Dwayne scowled. He had Irv and then the man slipped away from him. “I’ll need the physical locations as soon as possible.”
“I’ll make it a priority,” replied Mary.
Feldman hardly waited for Mary to vanish down the elevator lobby before he darkened Dwayne’s door. He rapped on Dwayne’s open door and said, “Come on.”
Dwayne frowned. “What’s up?”
Feldman flicked an evidence bag, explaining, “You seem to have kicked over a hornet’s nest, and the Director wants to see you before we go much further.”
A jolt of adrenalin coursed through his body as he considered the implications of Feldman’s words. Meeting the Director again unsettled his coffee-laden stomach. The embattled Director resided inside a maelstrom of competing political interests, stretching from the White House to the AG to the Congress.
The FBI Director confronted a White House that generated scandals faster than regulations and maintained a Hoover-like control over the Congress using cherry-picked Bureau files. No one wished to confront the Bureau or the White House over the files in light of the bloody impeachment fight where a speaker-elect was derailed and a Congressional Chairman smeared. Those were the public bodies. The White House ran the President’s party like a mafia crime family using a battery of political hit men capable of launching politically lethal fusillades.
The Attorney General had developed stonewalling to a high art. During the President’s second term, she had successfully deflected every subpoena and document request from Republican controlled oversight committees.

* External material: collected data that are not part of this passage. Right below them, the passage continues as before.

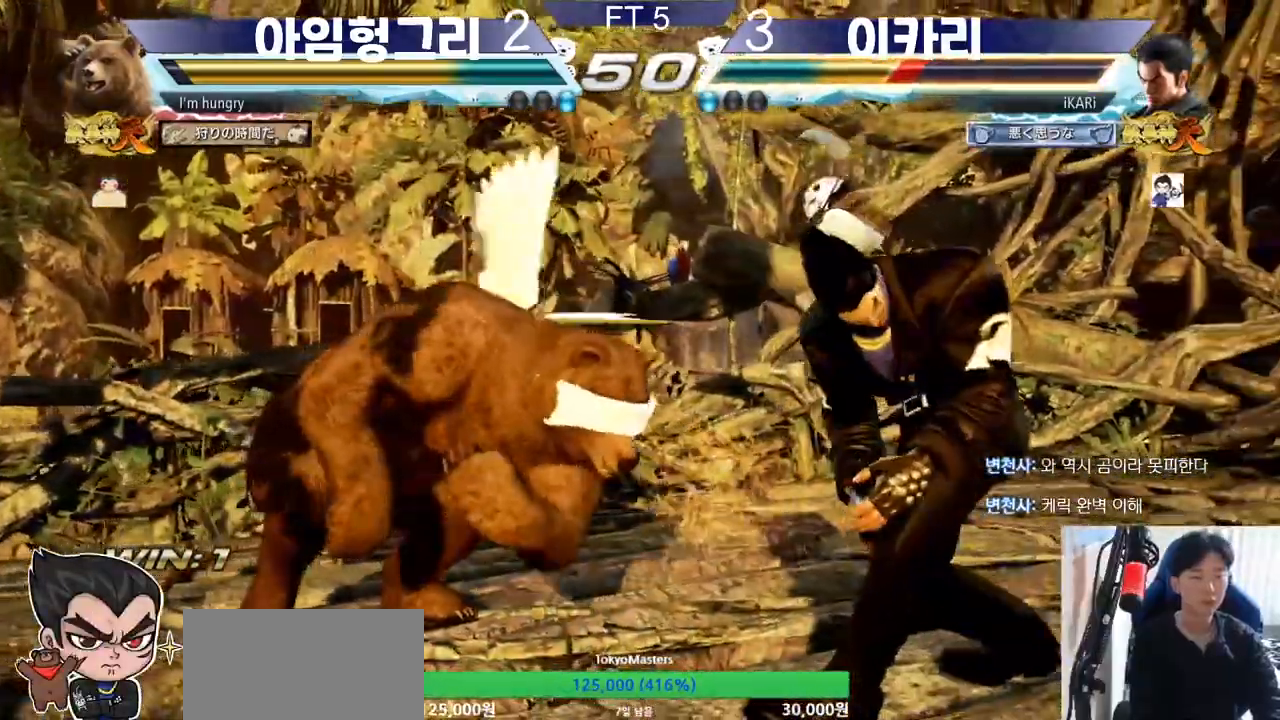
{"buttons": [], "left_stick": "up-right", "events": [[167, "left_stick", "right"], [217, "left_stick", "center"], [334, "left_stick", "up-right"]]}
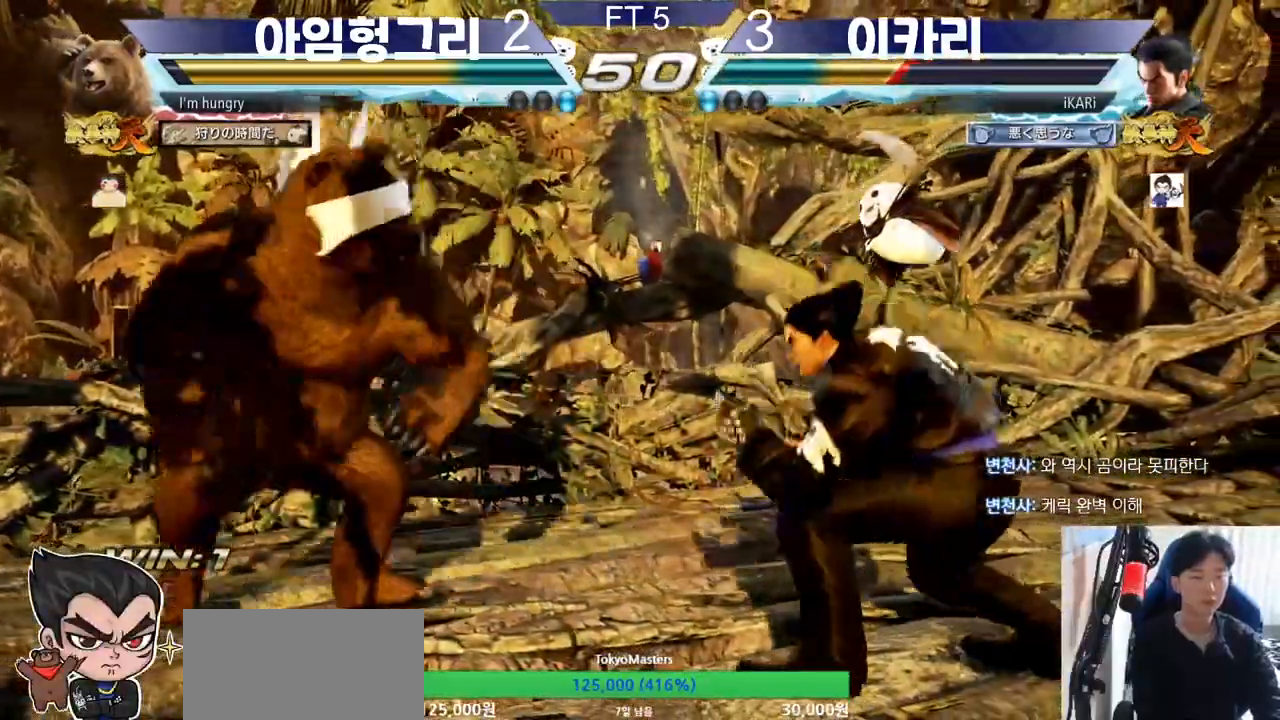
{"buttons": [], "left_stick": "center", "events": [[183, "left_stick", "center"]]}
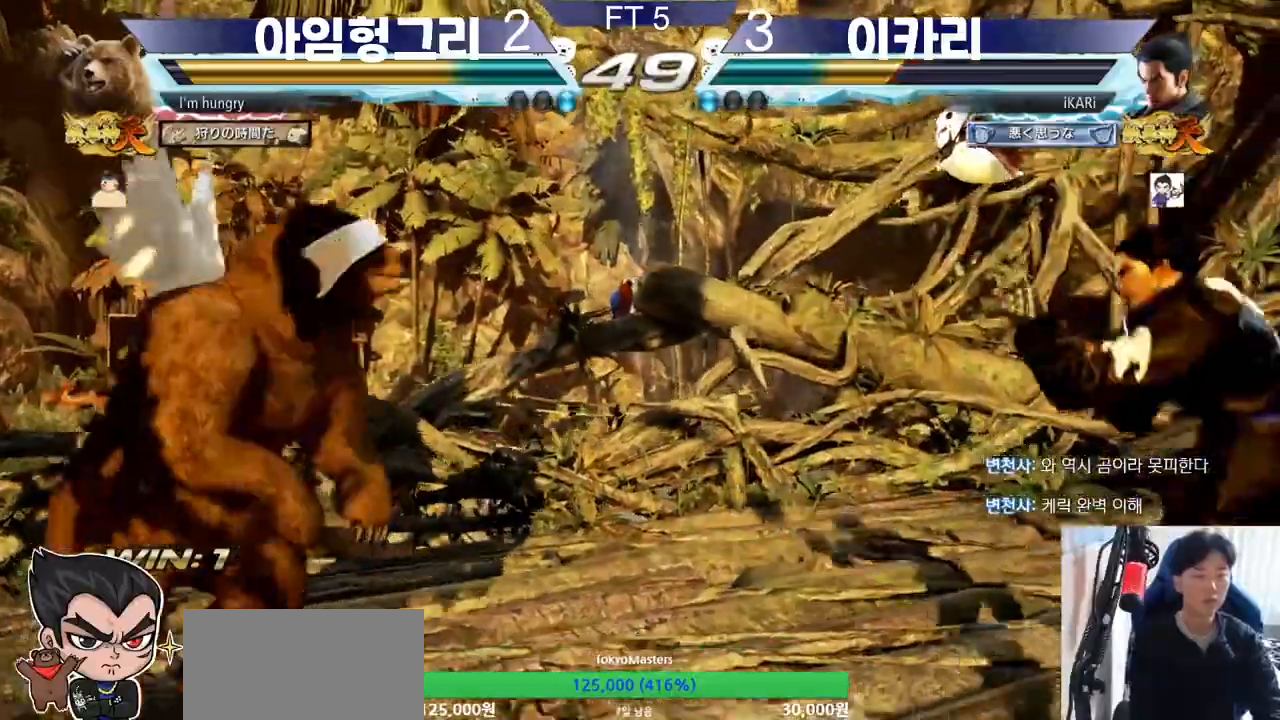
{"buttons": [], "left_stick": "center", "events": [[200, "left_stick", "left"], [300, "left_stick", "center"], [417, "left_stick", "right"], [501, "left_stick", "center"]]}
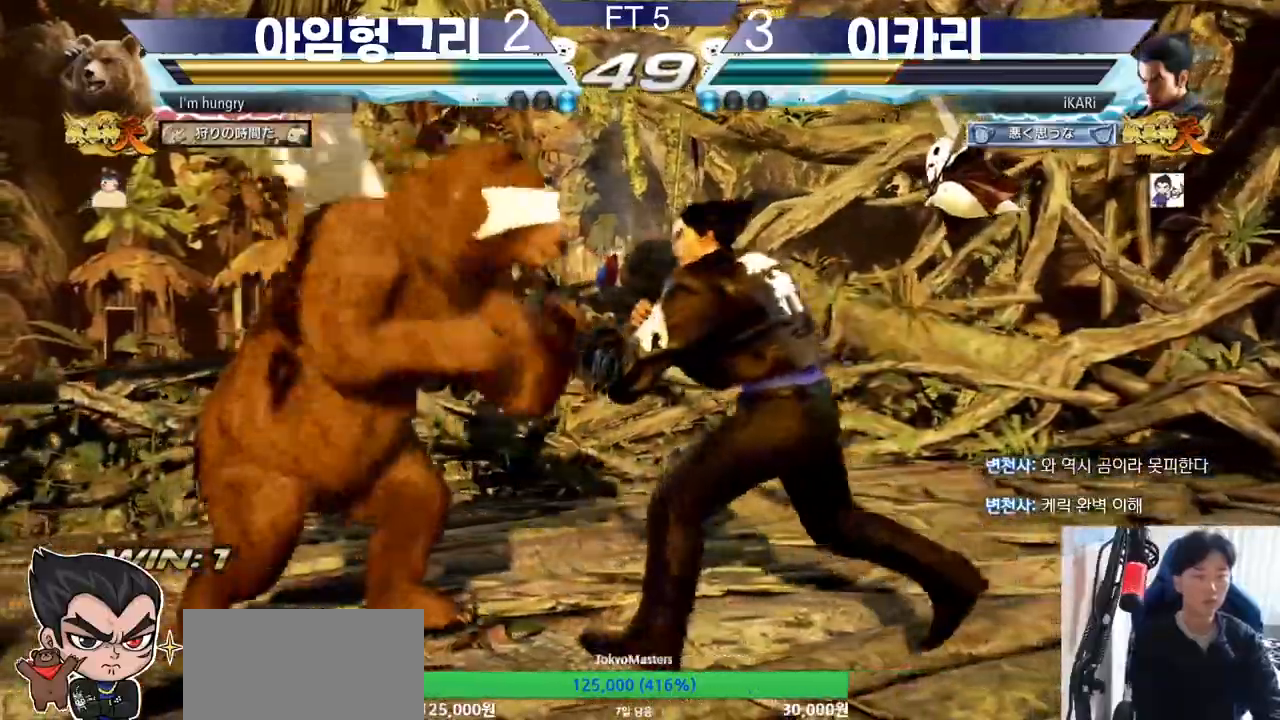
{"buttons": [], "left_stick": "right", "events": [[133, "left_stick", "down-left"], [233, "left_stick", "left"], [333, "left_stick", "right"]]}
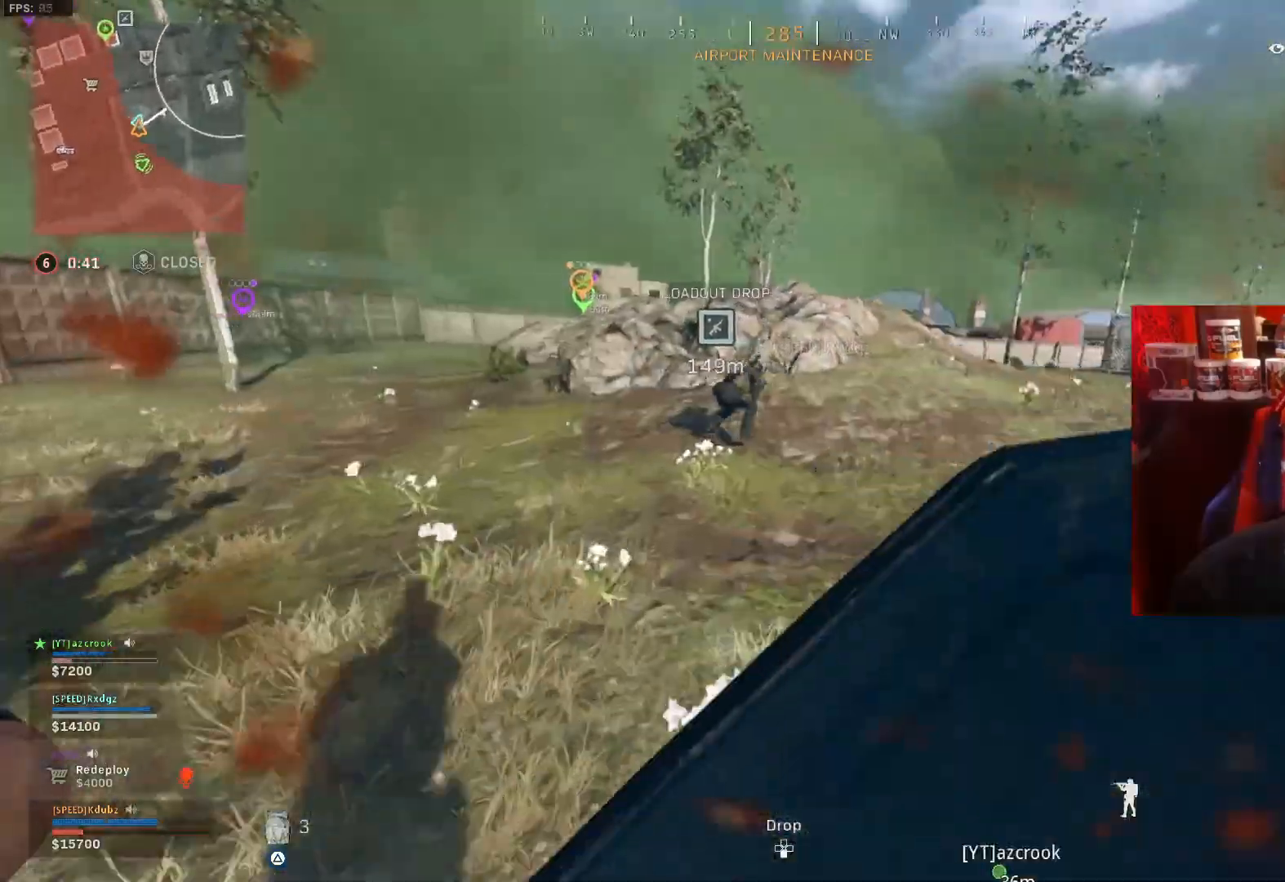
Gameplay with a controller (PlayStation layout); each line is a JSON object with the inputs held at the frame after it. "events" lists button and stick changes between this image and that frame as [ms after this image, input, new state], when the widget could be followed in between.
{"buttons": ["TRIANGLE", "R3"], "left_stick": "up-left", "right_stick": "center", "events": [[67, "left_stick", "up-left"], [500, "R3", "down"]]}
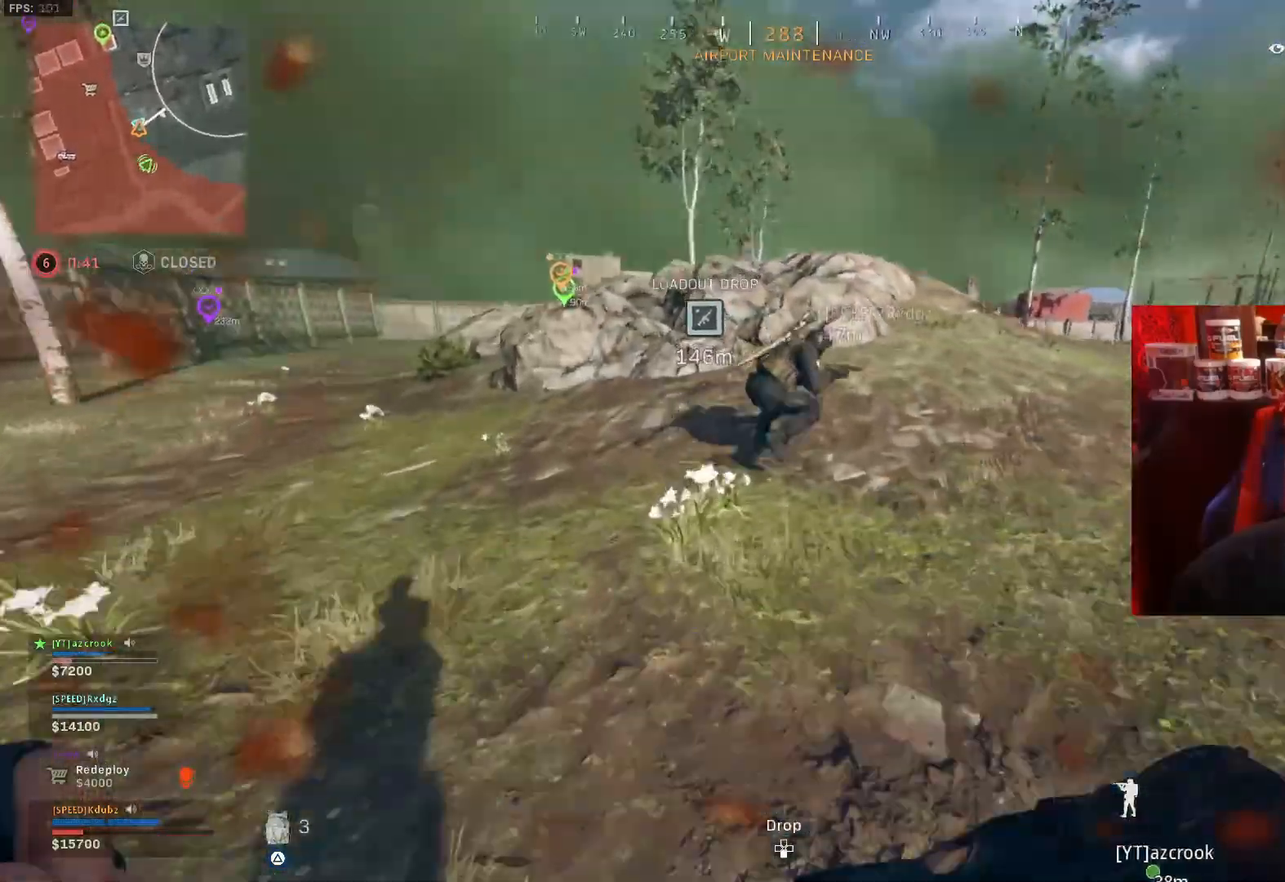
{"buttons": ["TRIANGLE"], "left_stick": "center", "right_stick": "center", "events": [[200, "R3", "up"], [267, "left_stick", "center"]]}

The razor-thin margins in the House emboldened the AG to ignore the law and adopt her trademark phrase: “It would be improper for me to comment on an ongoing investigation.”
The Republican Congress, battered by the Presidential bully pulpit, became the poster child for spinelessness. Oh, they would sputter and stammer angrily for the cameras, but when push came to shove there was remarkably little substance behind the bluster. No one had the stomach for a second impeachment battle, even though the evidence continued to mount.
Inside the Bureau, the Director waged a rear-guard action with his senior management. The traditional bad guys like kidnappers, bootleggers, and bank robbers were the measurement applied to the administration and the President who appointed him Director. He had his allies on the right and left who conversely congratulated him on his integrity and applauded his decision to not break ranks completely with the Justice Department.
Privately, the Director was sitting on a number of investigations. He was awaiting a new administration and a new Justice Department. He intended to resign if the Texas Governor became President and complete his term should the Vice President prevail. He had few friends in official Washington, and he constantly fought the established bureaucracy inside the Bureau. It was a daunting job, and he was burned out.